Семья оленевода Тынелькута Брагина знала, что океан не прощает забывчивости. Они жили в яранге из моржовых шкур в трёх часах езды от Уэлена, и мальчишка Егор, восьмой ребёнок и самый младший, первым заметил перемену. Это случилось на рассвете 3 февраля 1913 года.

Он проснулся оттого, что кто-то дышал ему в затылок. Тёплое, влажное дыхание на тридцатиградусном морозе — такого не могло быть. В яранге спали все: отец Тынелькут, мать Анна, братья Михаил и Василий, сёстры Прасковья, Дарья и Матрёна, старуха бабка Огрызла, которую никто не помнил молодой, и двое соседских детей, оставленных на время охоты. Внутри горела жировая лампа, чадила вонючим моржовым салом. Егор повернулся.

Никого.

Дыхание исчезло, но на шкуре, где лежала его голова, осталось влажное пятно — тёплое, тающее. Он потрогал его пальцем и лизнул. Солёное. Как океанская вода.

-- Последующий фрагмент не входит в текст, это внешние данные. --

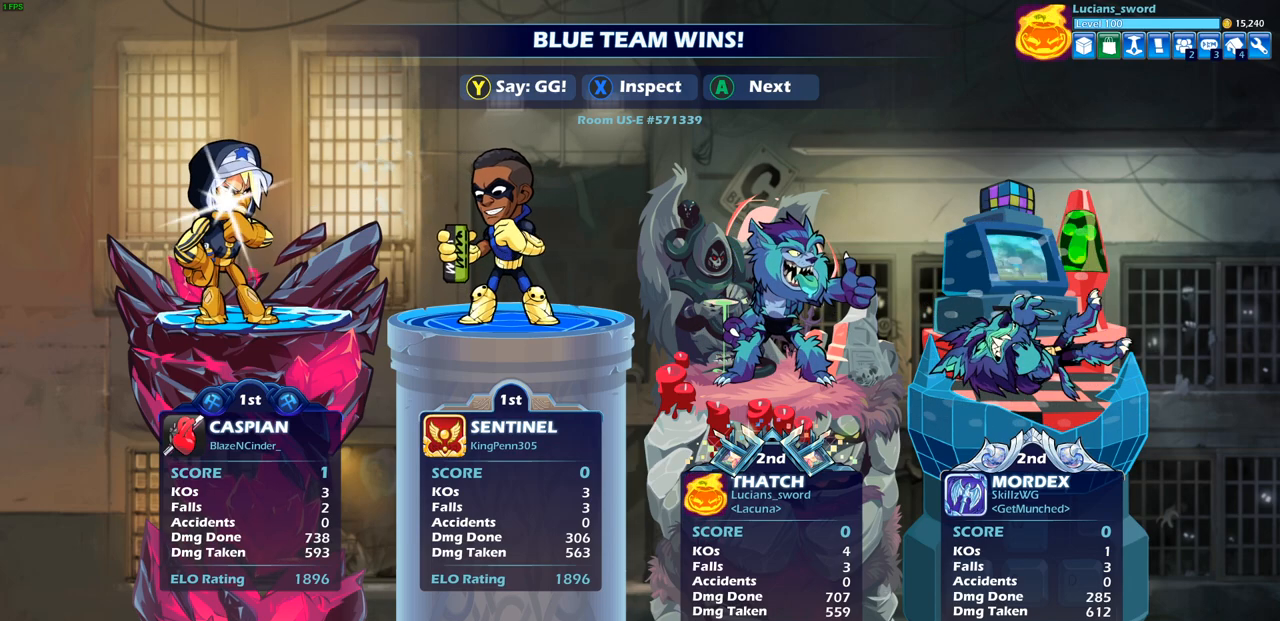
{"buttons": [], "left_stick": "center", "right_stick": "center", "events": []}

— Мам, — позвал он шёпотом, но Анна спала мёртвым сном тяжело работавшего человека.

Егору было девять лет, и он уже знал главный закон Чукотки: не задавай лишних вопросов духам. Он закутался в нерпичий мех и попытался уснуть, но дыхание вернулось. Теперь оно звучало снаружи, за стеной яранги. Оно было тяжёлым, астматическим — как будто сам лёд пытался вздохнуть.

На следующий день отец уехал на северную лежку моржей с тремя мужчинами из соседнего стойбища — Кымынто, Рультыном и Айваном. Перед отъездом он поговорил с бабкой Огрызлой. Старуха сидела в углу, перебирая сушёные рыбьи жилы, и не поднимала глаз.

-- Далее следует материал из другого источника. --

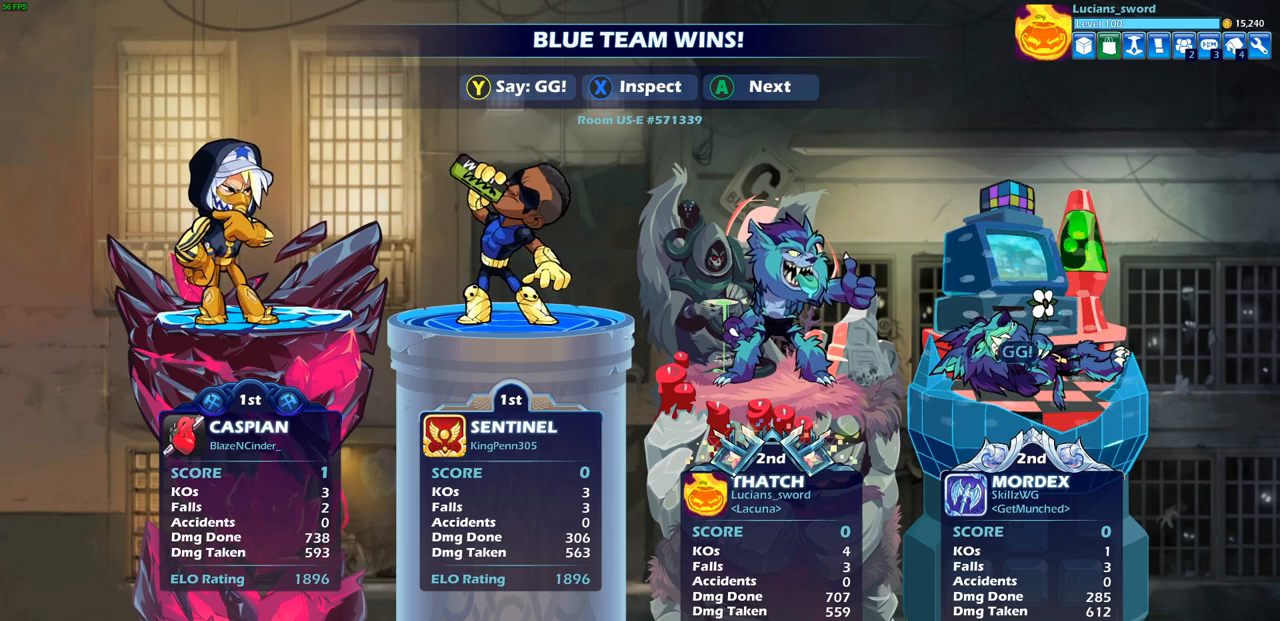
{"buttons": [], "left_stick": "center", "right_stick": "center", "events": [[17, "CROSS", "down"], [183, "CROSS", "up"]]}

— Дед прошлой зимой видел такое, — сказала она наконец. Ей было под девяносто, и её челюсть издавала треск при каждом слове. — Там, где лёд встречается с твёрдой землёй, есть грань. Иногда грань открывается. И то, что снизу, пробует, не стало ли сверху вкуснее.

Тынелькут плюнул в сторону. Он был крещёный — поп Николай из Гижигинска окунул его в ледяную воду в 1905 году, — и не верил в старушечьи сказки. «Советская власть придёт, — сказал он тогда жене, — и всех духов к чёрту выгонит». Но сейчас он перекрестился. Не потому что поверил. А потому что его собаки отказывались запрягаться.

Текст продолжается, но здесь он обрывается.